# Problem:
Please repeat each line below exactly, with no images in the copy.

(Document understanding data)

★ ★ ★ ★ ★

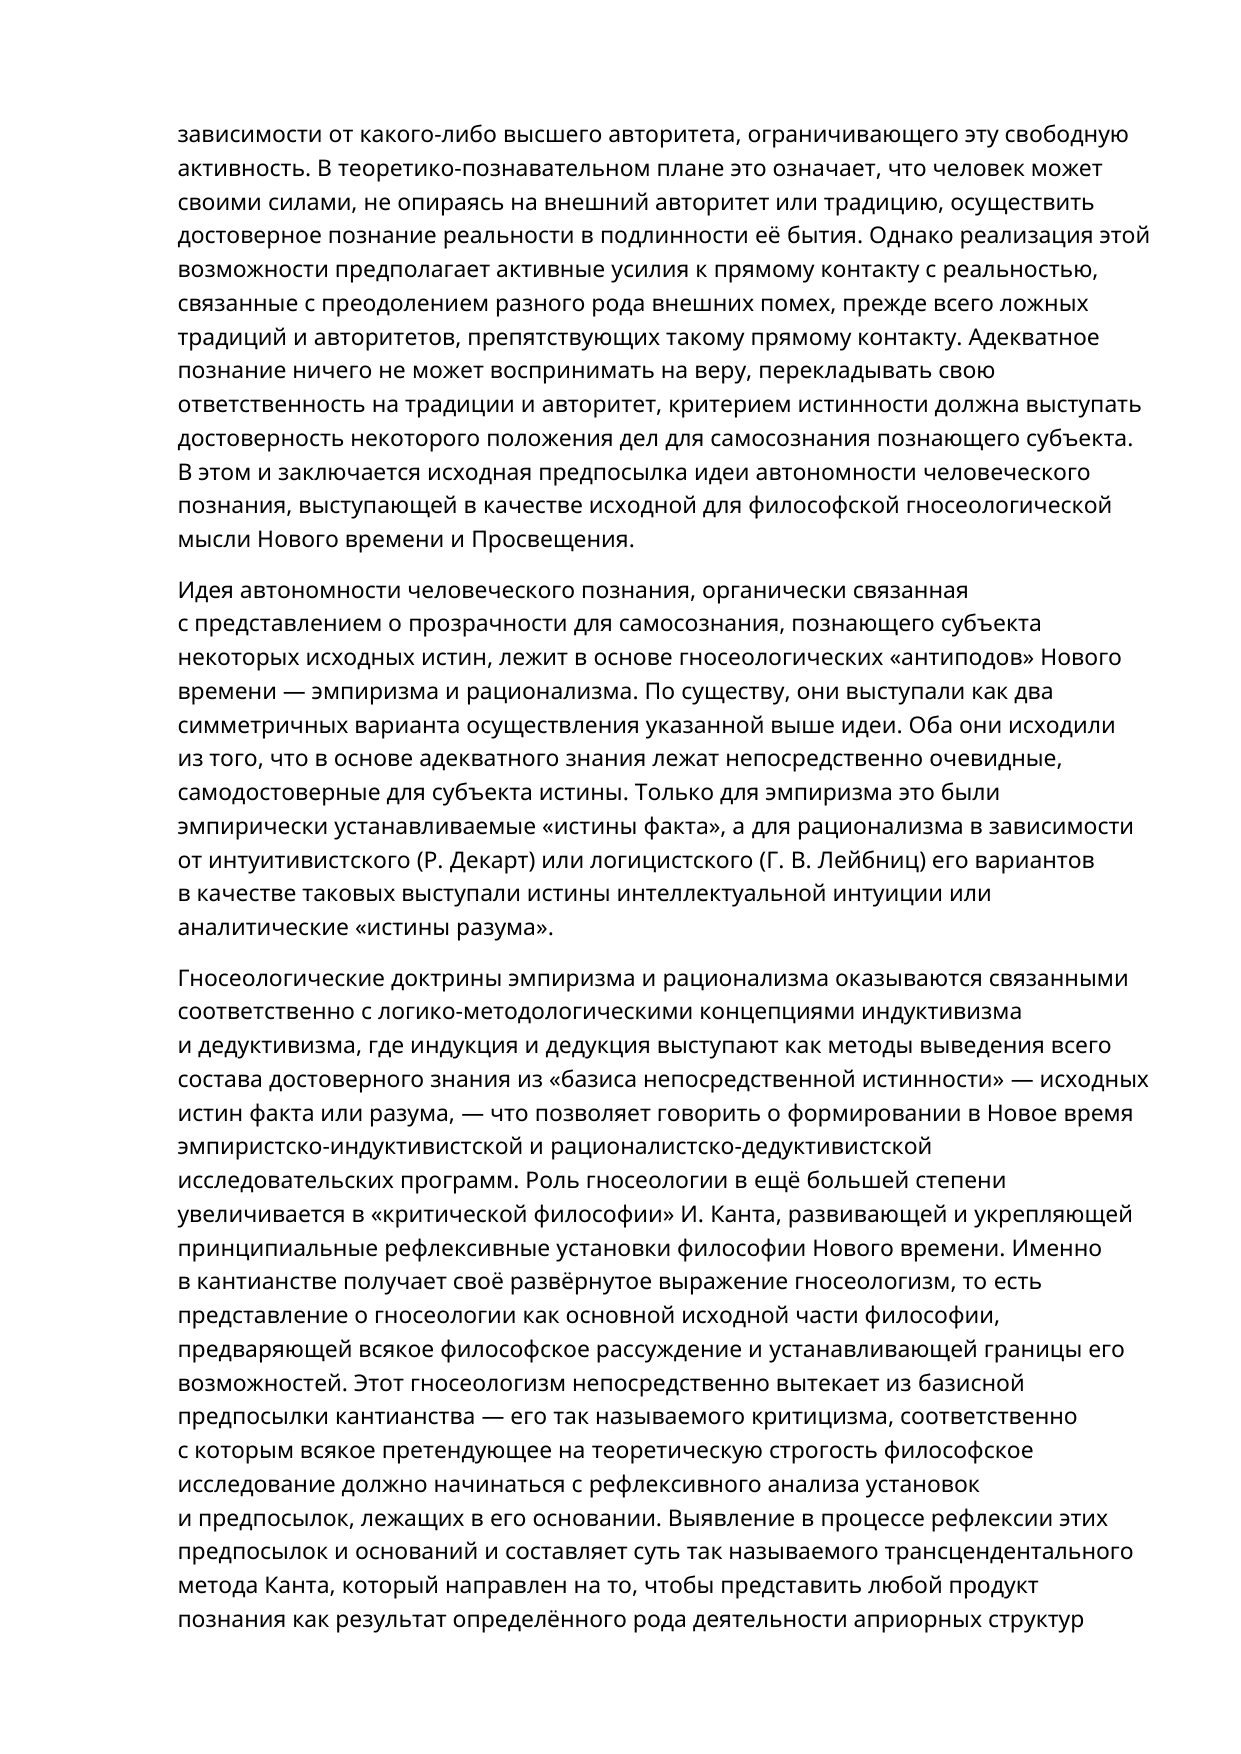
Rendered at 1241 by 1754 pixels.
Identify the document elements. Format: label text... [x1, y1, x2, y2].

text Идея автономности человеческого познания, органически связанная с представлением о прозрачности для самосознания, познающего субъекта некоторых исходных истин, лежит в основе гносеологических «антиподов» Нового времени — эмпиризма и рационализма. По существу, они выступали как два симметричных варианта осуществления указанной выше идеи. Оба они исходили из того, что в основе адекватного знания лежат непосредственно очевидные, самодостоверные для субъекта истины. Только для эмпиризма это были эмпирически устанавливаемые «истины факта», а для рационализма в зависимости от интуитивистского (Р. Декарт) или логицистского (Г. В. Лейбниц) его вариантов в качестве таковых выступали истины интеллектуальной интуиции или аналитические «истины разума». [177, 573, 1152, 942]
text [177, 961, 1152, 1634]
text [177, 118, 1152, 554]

★ ★ ★ ★ ★

# Answer to the problem:
Rendered at 1241 by 1754 pixels.
Identify the document elements. Format: label text... [x1, y1, x2, y2].

text Идея автономности человеческого познания, органически связанная с представлением о прозрачности для самосознания, познающего субъекта некоторых исходных истин, лежит в основе гносеологических «антиподов» Нового времени — эмпиризма и рационализма. По существу, они выступали как два симметричных варианта осуществления указанной выше идеи. Оба они исходили из того, что в основе адекватного знания лежат непосредственно очевидные, самодостоверные для субъекта истины. Только для эмпиризма это были эмпирически устанавливаемые «истины факта», а для рационализма в зависимости от интуитивистского (Р. Декарт) или логицистского (Г. В. Лейбниц) его вариантов в качестве таковых выступали истины интеллектуальной интуиции или аналитические «истины разума». [177, 573, 1152, 942]
text [177, 961, 1152, 1634]
text [177, 118, 1152, 554]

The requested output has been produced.